Saudi Arabia: The world’s largest oil producer hosts about
7,000 U.S. troops and an airbase, a major grievance for Saudi-born
terrorism suspect Osama bin Laden. The Sunni Muslim rulers follow a
strict sect called Wahhabism — requiring women to cover up and
prohibiting them from driving, for instance — but oil wealth has
brought Western influences and friction. Bin Laden was stripped of
his Saudi citizenship for opposing the deployment of Western troops
in the vicinity of Islam’s holiest shrines during the Persian Gulf
War, prompted by Iraq’s invasion of Kuwait. The Oct. 12, 2000
suicide bombing of the destroyer USS Cole in Yemen has been linked
to bin Laden followers. In 1994, Yemen President Ali Abdullah Saleh
enlisted veterans of the Afghan-Soviet conflict, some of whom worked
with bin Laden in Afghanistan, to crush secessionist communists in
the south. Though born in Saudi Arabia, bin Laden is thought to have
drawn his intense religious beliefs and disdain for Western ways
from the traditions of his father’s native village in Yemen.

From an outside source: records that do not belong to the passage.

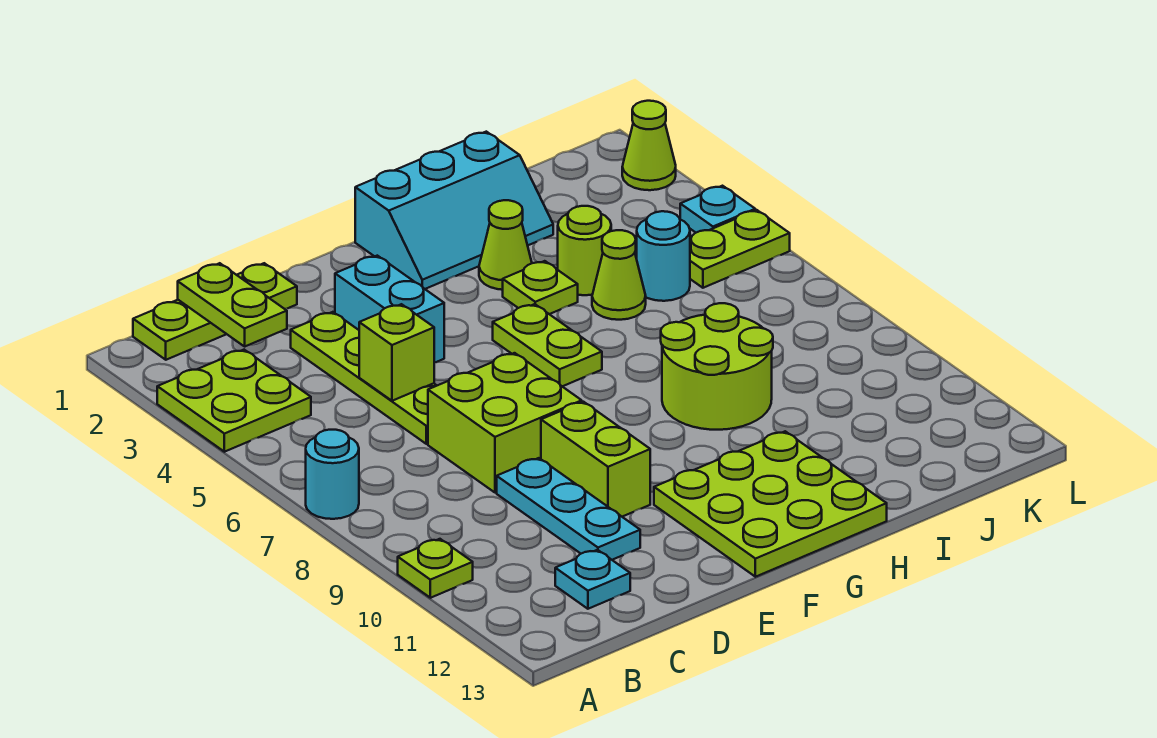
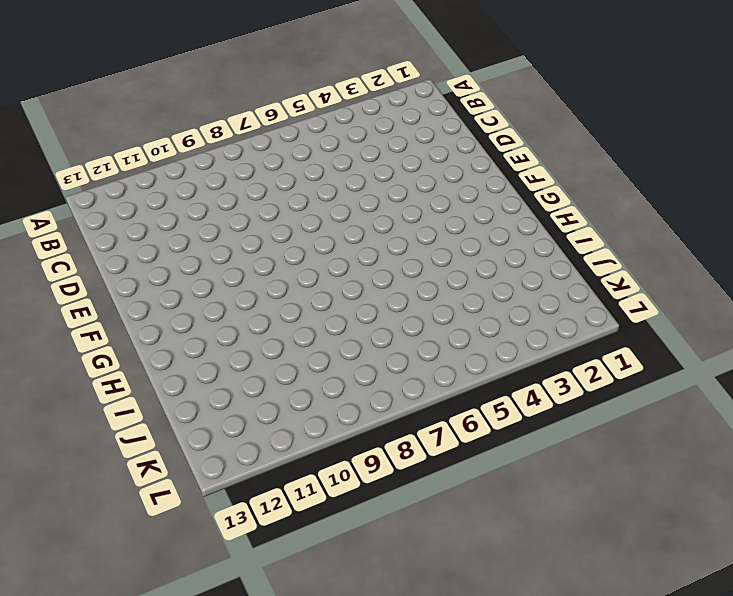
none -> lime plate A3:B4 level 1
none -> cyan round brick A7 level 1
none -> lime plate A10 level 1

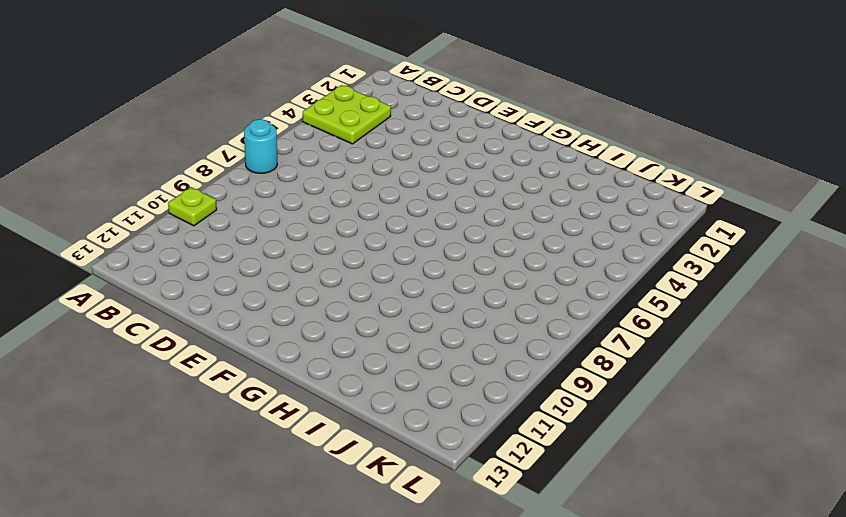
none -> lime plate B1:D1 level 1
none -> cyan plate C12 level 1
none -> lime plate D3:D6 level 1

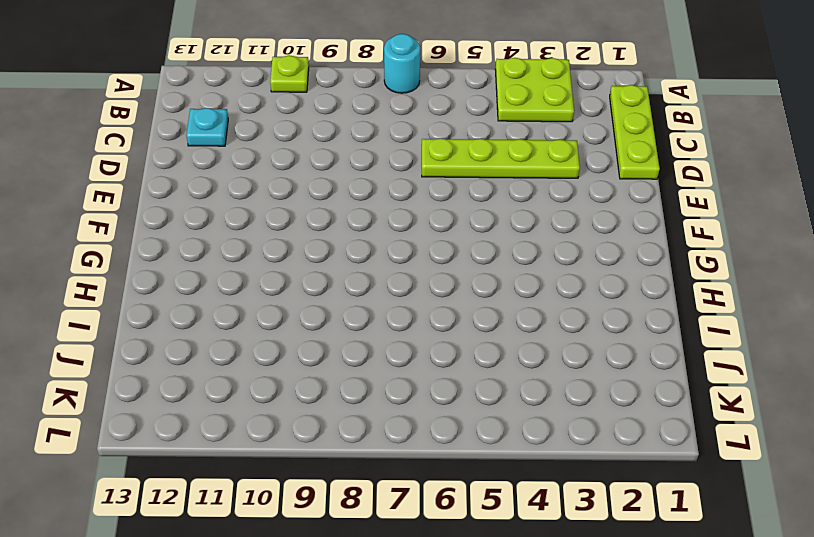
none -> lime brick D7:E8 level 1
none -> cyan plate D9:D11 level 1
none -> cyan brick E3:E4 level 1

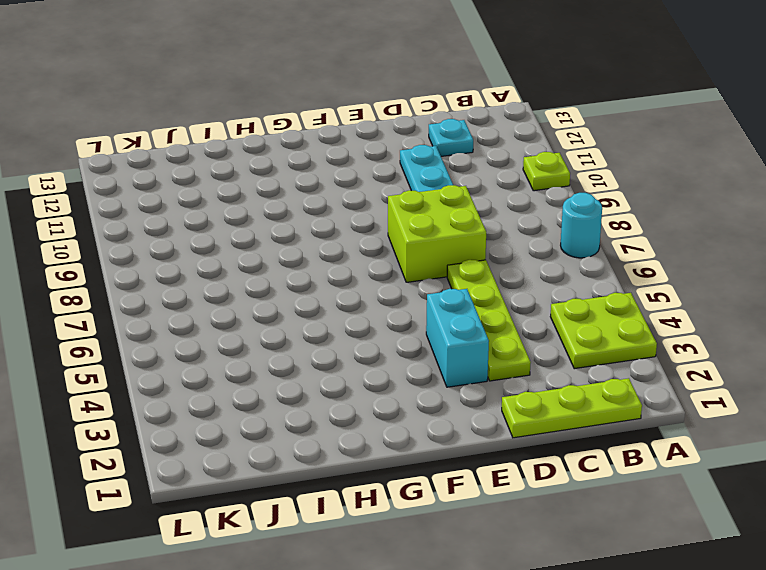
none -> lime brick E9:E10 level 1
none -> lime plate F11:H13 level 1
none -> cyan slope G1:I2 level 1 top 1

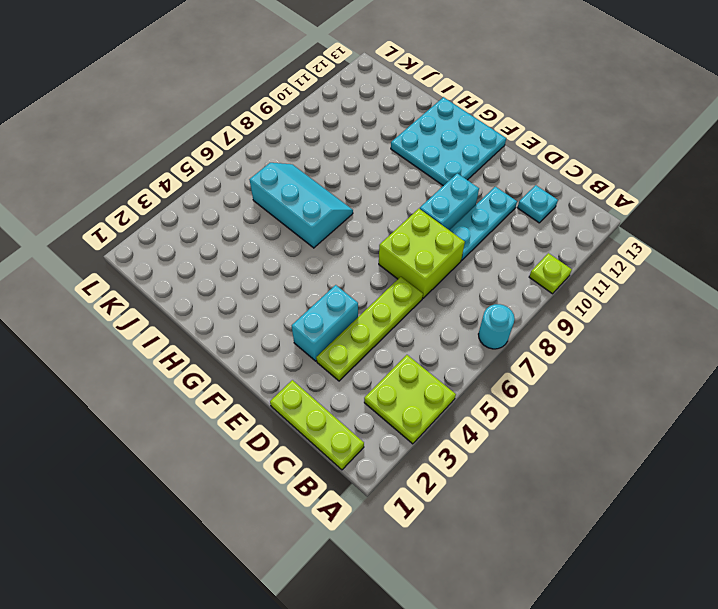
cyan brick E9:E10 level 1 -> lime brick E9:E10 level 1
cyan plate F11:H13 level 1 -> lime plate F11:H13 level 1
cyan slope H6:J7 level 1 top 6 -> cyan slope G1:I2 level 1 top 1
none -> lime plate G5:G6 level 1
none -> lime cone H3 level 1
none -> lime plate H4 level 1

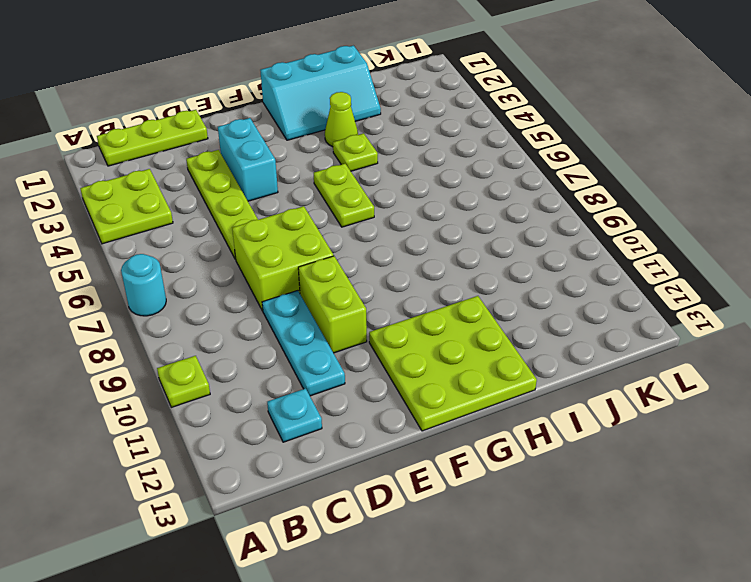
none -> lime round brick H8:I9 level 1
none -> lime round brick I4 level 1
none -> lime cone I5 level 1

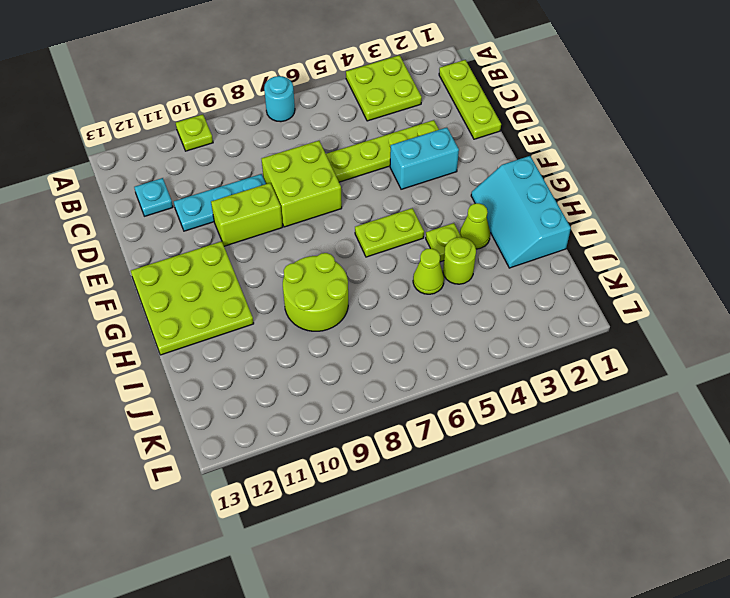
none -> cyan round brick J5 level 1
none -> lime plate K5:L5 level 1
none -> lime cone L2 level 1

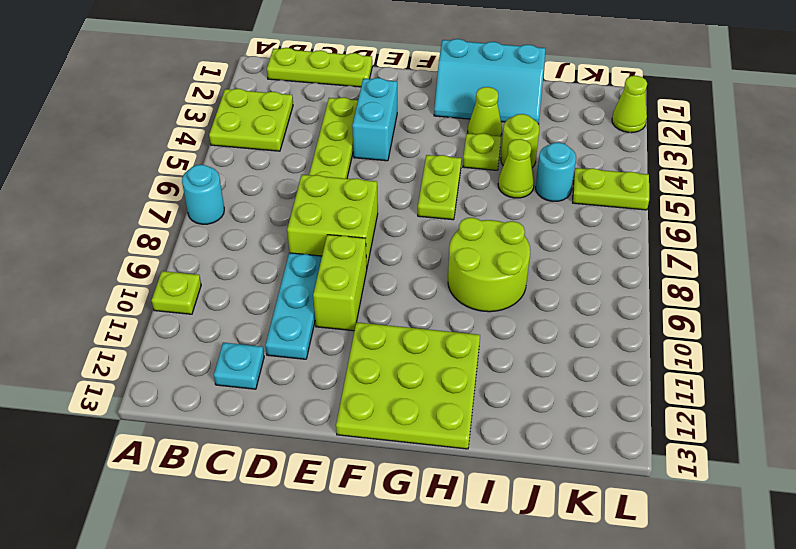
none -> cyan plate L4 level 1
none -> lime plate C1:C2 level 2
none -> lime brick D5 level 2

Area: Saudi Arabia (756,983 square miles, slightly more
than one-fifth the size of the United States); Yemen (203,800 square
miles); Kuwait (6,900 square miles).
Population: Saudi Arabia (22.7 million); Kuwait (2
million); Yemen (18 million).
Economy: An expanding population and low oil prices have
decreased per-capita income in Saudi Arabia by almost half over the
past 25 years, to about $10,000 a year.